---- THE DATA

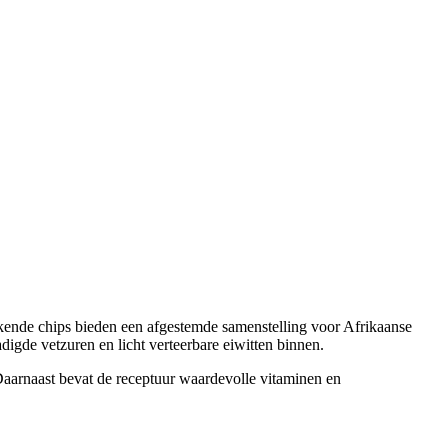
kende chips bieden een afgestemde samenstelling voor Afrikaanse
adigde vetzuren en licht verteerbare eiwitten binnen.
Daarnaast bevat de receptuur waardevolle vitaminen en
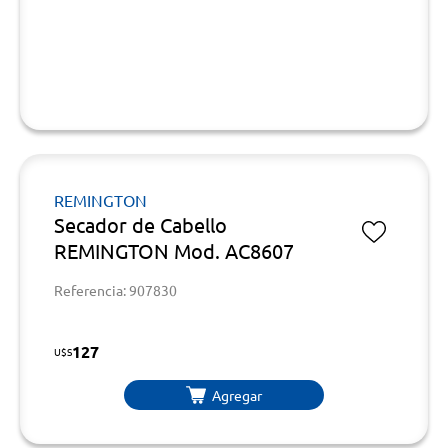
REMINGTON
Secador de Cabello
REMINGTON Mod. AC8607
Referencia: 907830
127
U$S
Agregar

--------
---- THE DATA

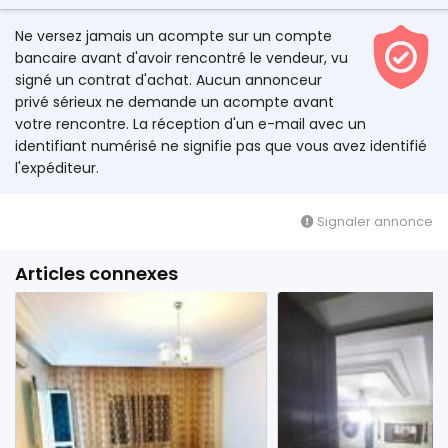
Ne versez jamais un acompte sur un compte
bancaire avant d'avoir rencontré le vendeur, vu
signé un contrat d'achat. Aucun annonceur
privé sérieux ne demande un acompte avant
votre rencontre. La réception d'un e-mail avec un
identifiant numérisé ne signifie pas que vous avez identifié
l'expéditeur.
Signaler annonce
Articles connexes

--------

TASK TO COMPLETE: Rewrite the text from the line containing "Ne versez jamais un acompte sur un compte" through the line containing "Articles connexes" as a numbered list, omitting any blank lines.

TASK RESPONSE:
1. Ne versez jamais un acompte sur un compte
2. bancaire avant d'avoir rencontré le vendeur, vu
3. signé un contrat d'achat. Aucun annonceur
4. privé sérieux ne demande un acompte avant
5. votre rencontre. La réception d'un e-mail avec un
6. identifiant numérisé ne signifie pas que vous avez identifié
7. l'expéditeur.
8. Signaler annonce
9. Articles connexes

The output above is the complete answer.